→ **SET PROBLEM**:
Please print every line of the material below, with no changes to any of them.

— BEGIN DATASET —

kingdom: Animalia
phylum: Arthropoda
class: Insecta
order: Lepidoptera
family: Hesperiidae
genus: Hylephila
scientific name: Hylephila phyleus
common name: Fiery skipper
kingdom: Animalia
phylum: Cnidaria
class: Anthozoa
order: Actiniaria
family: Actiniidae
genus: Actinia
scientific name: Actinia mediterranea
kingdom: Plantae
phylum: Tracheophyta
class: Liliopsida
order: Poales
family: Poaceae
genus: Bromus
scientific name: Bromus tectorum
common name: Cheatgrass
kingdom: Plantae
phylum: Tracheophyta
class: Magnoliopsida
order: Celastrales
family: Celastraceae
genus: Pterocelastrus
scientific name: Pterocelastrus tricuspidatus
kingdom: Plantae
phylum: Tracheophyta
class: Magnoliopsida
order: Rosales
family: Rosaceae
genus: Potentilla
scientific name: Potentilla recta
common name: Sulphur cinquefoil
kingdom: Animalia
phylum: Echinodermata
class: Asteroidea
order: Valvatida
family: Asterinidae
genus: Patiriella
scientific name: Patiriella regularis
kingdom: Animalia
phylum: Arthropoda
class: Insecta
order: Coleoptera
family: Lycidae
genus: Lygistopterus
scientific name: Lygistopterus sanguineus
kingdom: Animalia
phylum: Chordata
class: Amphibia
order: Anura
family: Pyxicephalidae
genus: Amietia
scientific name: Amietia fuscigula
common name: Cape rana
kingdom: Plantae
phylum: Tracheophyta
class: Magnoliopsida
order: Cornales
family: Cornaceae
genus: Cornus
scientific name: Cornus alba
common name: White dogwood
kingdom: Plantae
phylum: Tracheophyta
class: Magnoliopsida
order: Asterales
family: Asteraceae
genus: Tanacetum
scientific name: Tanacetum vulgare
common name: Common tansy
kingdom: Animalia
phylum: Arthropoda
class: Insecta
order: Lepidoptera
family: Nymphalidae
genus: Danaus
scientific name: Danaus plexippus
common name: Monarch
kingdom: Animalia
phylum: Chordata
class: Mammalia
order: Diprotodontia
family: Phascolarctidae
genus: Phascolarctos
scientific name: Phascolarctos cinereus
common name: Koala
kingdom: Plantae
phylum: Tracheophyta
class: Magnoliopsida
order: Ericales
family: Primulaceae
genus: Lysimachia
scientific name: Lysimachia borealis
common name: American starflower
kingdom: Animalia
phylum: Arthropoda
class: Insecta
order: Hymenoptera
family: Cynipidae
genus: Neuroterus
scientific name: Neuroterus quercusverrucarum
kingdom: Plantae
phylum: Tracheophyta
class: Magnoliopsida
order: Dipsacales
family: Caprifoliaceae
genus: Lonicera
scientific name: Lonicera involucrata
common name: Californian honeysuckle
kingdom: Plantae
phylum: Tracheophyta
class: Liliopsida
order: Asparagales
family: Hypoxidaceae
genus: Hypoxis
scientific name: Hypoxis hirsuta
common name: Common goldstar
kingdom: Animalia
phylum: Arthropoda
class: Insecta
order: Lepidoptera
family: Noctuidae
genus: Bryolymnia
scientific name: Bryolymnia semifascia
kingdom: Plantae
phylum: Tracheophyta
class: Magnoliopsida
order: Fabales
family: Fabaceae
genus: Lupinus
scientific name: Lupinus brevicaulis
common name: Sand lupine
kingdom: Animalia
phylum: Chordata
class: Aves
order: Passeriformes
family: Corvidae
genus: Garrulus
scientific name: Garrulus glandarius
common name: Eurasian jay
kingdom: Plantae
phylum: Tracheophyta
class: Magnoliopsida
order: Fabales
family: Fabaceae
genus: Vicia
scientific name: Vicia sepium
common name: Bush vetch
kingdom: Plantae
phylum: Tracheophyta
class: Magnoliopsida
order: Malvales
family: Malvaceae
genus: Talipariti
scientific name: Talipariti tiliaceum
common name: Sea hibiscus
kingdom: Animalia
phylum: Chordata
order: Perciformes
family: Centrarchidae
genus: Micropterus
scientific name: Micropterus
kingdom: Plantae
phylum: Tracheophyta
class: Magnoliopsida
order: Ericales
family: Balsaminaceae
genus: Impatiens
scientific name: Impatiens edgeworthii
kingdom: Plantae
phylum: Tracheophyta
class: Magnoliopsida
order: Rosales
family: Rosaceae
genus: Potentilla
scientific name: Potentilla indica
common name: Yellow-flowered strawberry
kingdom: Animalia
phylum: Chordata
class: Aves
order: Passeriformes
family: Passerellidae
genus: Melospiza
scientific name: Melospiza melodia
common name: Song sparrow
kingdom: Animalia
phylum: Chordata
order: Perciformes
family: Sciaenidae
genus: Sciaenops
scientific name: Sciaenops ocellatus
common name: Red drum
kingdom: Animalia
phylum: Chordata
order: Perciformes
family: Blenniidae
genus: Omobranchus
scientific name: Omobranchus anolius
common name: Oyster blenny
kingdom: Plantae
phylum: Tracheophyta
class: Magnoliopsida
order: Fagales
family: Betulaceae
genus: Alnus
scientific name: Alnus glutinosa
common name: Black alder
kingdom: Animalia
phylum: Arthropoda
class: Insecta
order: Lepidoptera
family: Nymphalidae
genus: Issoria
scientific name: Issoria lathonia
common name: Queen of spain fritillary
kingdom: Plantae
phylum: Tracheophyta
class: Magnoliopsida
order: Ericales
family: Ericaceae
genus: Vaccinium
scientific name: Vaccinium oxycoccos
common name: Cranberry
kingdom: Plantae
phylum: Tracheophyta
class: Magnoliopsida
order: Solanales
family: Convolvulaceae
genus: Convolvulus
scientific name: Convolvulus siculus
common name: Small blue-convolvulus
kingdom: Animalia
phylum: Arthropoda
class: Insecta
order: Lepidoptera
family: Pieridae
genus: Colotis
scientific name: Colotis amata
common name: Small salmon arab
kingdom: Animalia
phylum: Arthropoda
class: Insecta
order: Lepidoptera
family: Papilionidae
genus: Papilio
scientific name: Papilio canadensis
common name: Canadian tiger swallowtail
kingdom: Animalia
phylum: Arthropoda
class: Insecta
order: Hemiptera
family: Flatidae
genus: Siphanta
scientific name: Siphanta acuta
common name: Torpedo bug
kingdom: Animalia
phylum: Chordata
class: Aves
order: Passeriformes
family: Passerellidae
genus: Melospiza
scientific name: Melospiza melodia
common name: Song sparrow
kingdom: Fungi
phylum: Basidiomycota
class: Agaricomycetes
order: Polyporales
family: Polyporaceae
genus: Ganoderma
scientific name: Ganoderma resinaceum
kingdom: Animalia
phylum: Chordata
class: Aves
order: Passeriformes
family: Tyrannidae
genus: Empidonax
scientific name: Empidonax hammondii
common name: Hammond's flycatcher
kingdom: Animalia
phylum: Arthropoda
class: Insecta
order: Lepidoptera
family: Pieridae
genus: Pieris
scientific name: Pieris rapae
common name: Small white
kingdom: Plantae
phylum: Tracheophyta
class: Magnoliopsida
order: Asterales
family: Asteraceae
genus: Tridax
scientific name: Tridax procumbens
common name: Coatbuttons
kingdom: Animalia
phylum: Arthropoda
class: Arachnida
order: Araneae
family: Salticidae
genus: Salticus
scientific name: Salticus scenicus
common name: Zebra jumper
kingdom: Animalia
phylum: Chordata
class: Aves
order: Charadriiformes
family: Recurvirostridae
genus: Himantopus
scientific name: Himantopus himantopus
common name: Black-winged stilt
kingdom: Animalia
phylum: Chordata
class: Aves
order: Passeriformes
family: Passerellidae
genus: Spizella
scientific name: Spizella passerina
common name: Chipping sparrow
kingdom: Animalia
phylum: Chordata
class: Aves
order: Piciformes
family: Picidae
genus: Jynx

— END DATASET —

→ **COMPLETE ANSWER**:
kingdom: Animalia
phylum: Arthropoda
class: Insecta
order: Lepidoptera
family: Hesperiidae
genus: Hylephila
scientific name: Hylephila phyleus
common name: Fiery skipper
kingdom: Animalia
phylum: Cnidaria
class: Anthozoa
order: Actiniaria
family: Actiniidae
genus: Actinia
scientific name: Actinia mediterranea
kingdom: Plantae
phylum: Tracheophyta
class: Liliopsida
order: Poales
family: Poaceae
genus: Bromus
scientific name: Bromus tectorum
common name: Cheatgrass
kingdom: Plantae
phylum: Tracheophyta
class: Magnoliopsida
order: Celastrales
family: Celastraceae
genus: Pterocelastrus
scientific name: Pterocelastrus tricuspidatus
kingdom: Plantae
phylum: Tracheophyta
class: Magnoliopsida
order: Rosales
family: Rosaceae
genus: Potentilla
scientific name: Potentilla recta
common name: Sulphur cinquefoil
kingdom: Animalia
phylum: Echinodermata
class: Asteroidea
order: Valvatida
family: Asterinidae
genus: Patiriella
scientific name: Patiriella regularis
kingdom: Animalia
phylum: Arthropoda
class: Insecta
order: Coleoptera
family: Lycidae
genus: Lygistopterus
scientific name: Lygistopterus sanguineus
kingdom: Animalia
phylum: Chordata
class: Amphibia
order: Anura
family: Pyxicephalidae
genus: Amietia
scientific name: Amietia fuscigula
common name: Cape rana
kingdom: Plantae
phylum: Tracheophyta
class: Magnoliopsida
order: Cornales
family: Cornaceae
genus: Cornus
scientific name: Cornus alba
common name: White dogwood
kingdom: Plantae
phylum: Tracheophyta
class: Magnoliopsida
order: Asterales
family: Asteraceae
genus: Tanacetum
scientific name: Tanacetum vulgare
common name: Common tansy
kingdom: Animalia
phylum: Arthropoda
class: Insecta
order: Lepidoptera
family: Nymphalidae
genus: Danaus
scientific name: Danaus plexippus
common name: Monarch
kingdom: Animalia
phylum: Chordata
class: Mammalia
order: Diprotodontia
family: Phascolarctidae
genus: Phascolarctos
scientific name: Phascolarctos cinereus
common name: Koala
kingdom: Plantae
phylum: Tracheophyta
class: Magnoliopsida
order: Ericales
family: Primulaceae
genus: Lysimachia
scientific name: Lysimachia borealis
common name: American starflower
kingdom: Animalia
phylum: Arthropoda
class: Insecta
order: Hymenoptera
family: Cynipidae
genus: Neuroterus
scientific name: Neuroterus quercusverrucarum
kingdom: Plantae
phylum: Tracheophyta
class: Magnoliopsida
order: Dipsacales
family: Caprifoliaceae
genus: Lonicera
scientific name: Lonicera involucrata
common name: Californian honeysuckle
kingdom: Plantae
phylum: Tracheophyta
class: Liliopsida
order: Asparagales
family: Hypoxidaceae
genus: Hypoxis
scientific name: Hypoxis hirsuta
common name: Common goldstar
kingdom: Animalia
phylum: Arthropoda
class: Insecta
order: Lepidoptera
family: Noctuidae
genus: Bryolymnia
scientific name: Bryolymnia semifascia
kingdom: Plantae
phylum: Tracheophyta
class: Magnoliopsida
order: Fabales
family: Fabaceae
genus: Lupinus
scientific name: Lupinus brevicaulis
common name: Sand lupine
kingdom: Animalia
phylum: Chordata
class: Aves
order: Passeriformes
family: Corvidae
genus: Garrulus
scientific name: Garrulus glandarius
common name: Eurasian jay
kingdom: Plantae
phylum: Tracheophyta
class: Magnoliopsida
order: Fabales
family: Fabaceae
genus: Vicia
scientific name: Vicia sepium
common name: Bush vetch
kingdom: Plantae
phylum: Tracheophyta
class: Magnoliopsida
order: Malvales
family: Malvaceae
genus: Talipariti
scientific name: Talipariti tiliaceum
common name: Sea hibiscus
kingdom: Animalia
phylum: Chordata
order: Perciformes
family: Centrarchidae
genus: Micropterus
scientific name: Micropterus
kingdom: Plantae
phylum: Tracheophyta
class: Magnoliopsida
order: Ericales
family: Balsaminaceae
genus: Impatiens
scientific name: Impatiens edgeworthii
kingdom: Plantae
phylum: Tracheophyta
class: Magnoliopsida
order: Rosales
family: Rosaceae
genus: Potentilla
scientific name: Potentilla indica
common name: Yellow-flowered strawberry
kingdom: Animalia
phylum: Chordata
class: Aves
order: Passeriformes
family: Passerellidae
genus: Melospiza
scientific name: Melospiza melodia
common name: Song sparrow
kingdom: Animalia
phylum: Chordata
order: Perciformes
family: Sciaenidae
genus: Sciaenops
scientific name: Sciaenops ocellatus
common name: Red drum
kingdom: Animalia
phylum: Chordata
order: Perciformes
family: Blenniidae
genus: Omobranchus
scientific name: Omobranchus anolius
common name: Oyster blenny
kingdom: Plantae
phylum: Tracheophyta
class: Magnoliopsida
order: Fagales
family: Betulaceae
genus: Alnus
scientific name: Alnus glutinosa
common name: Black alder
kingdom: Animalia
phylum: Arthropoda
class: Insecta
order: Lepidoptera
family: Nymphalidae
genus: Issoria
scientific name: Issoria lathonia
common name: Queen of spain fritillary
kingdom: Plantae
phylum: Tracheophyta
class: Magnoliopsida
order: Ericales
family: Ericaceae
genus: Vaccinium
scientific name: Vaccinium oxycoccos
common name: Cranberry
kingdom: Plantae
phylum: Tracheophyta
class: Magnoliopsida
order: Solanales
family: Convolvulaceae
genus: Convolvulus
scientific name: Convolvulus siculus
common name: Small blue-convolvulus
kingdom: Animalia
phylum: Arthropoda
class: Insecta
order: Lepidoptera
family: Pieridae
genus: Colotis
scientific name: Colotis amata
common name: Small salmon arab
kingdom: Animalia
phylum: Arthropoda
class: Insecta
order: Lepidoptera
family: Papilionidae
genus: Papilio
scientific name: Papilio canadensis
common name: Canadian tiger swallowtail
kingdom: Animalia
phylum: Arthropoda
class: Insecta
order: Hemiptera
family: Flatidae
genus: Siphanta
scientific name: Siphanta acuta
common name: Torpedo bug
kingdom: Animalia
phylum: Chordata
class: Aves
order: Passeriformes
family: Passerellidae
genus: Melospiza
scientific name: Melospiza melodia
common name: Song sparrow
kingdom: Fungi
phylum: Basidiomycota
class: Agaricomycetes
order: Polyporales
family: Polyporaceae
genus: Ganoderma
scientific name: Ganoderma resinaceum
kingdom: Animalia
phylum: Chordata
class: Aves
order: Passeriformes
family: Tyrannidae
genus: Empidonax
scientific name: Empidonax hammondii
common name: Hammond's flycatcher
kingdom: Animalia
phylum: Arthropoda
class: Insecta
order: Lepidoptera
family: Pieridae
genus: Pieris
scientific name: Pieris rapae
common name: Small white
kingdom: Plantae
phylum: Tracheophyta
class: Magnoliopsida
order: Asterales
family: Asteraceae
genus: Tridax
scientific name: Tridax procumbens
common name: Coatbuttons
kingdom: Animalia
phylum: Arthropoda
class: Arachnida
order: Araneae
family: Salticidae
genus: Salticus
scientific name: Salticus scenicus
common name: Zebra jumper
kingdom: Animalia
phylum: Chordata
class: Aves
order: Charadriiformes
family: Recurvirostridae
genus: Himantopus
scientific name: Himantopus himantopus
common name: Black-winged stilt
kingdom: Animalia
phylum: Chordata
class: Aves
order: Passeriformes
family: Passerellidae
genus: Spizella
scientific name: Spizella passerina
common name: Chipping sparrow
kingdom: Animalia
phylum: Chordata
class: Aves
order: Piciformes
family: Picidae
genus: Jynx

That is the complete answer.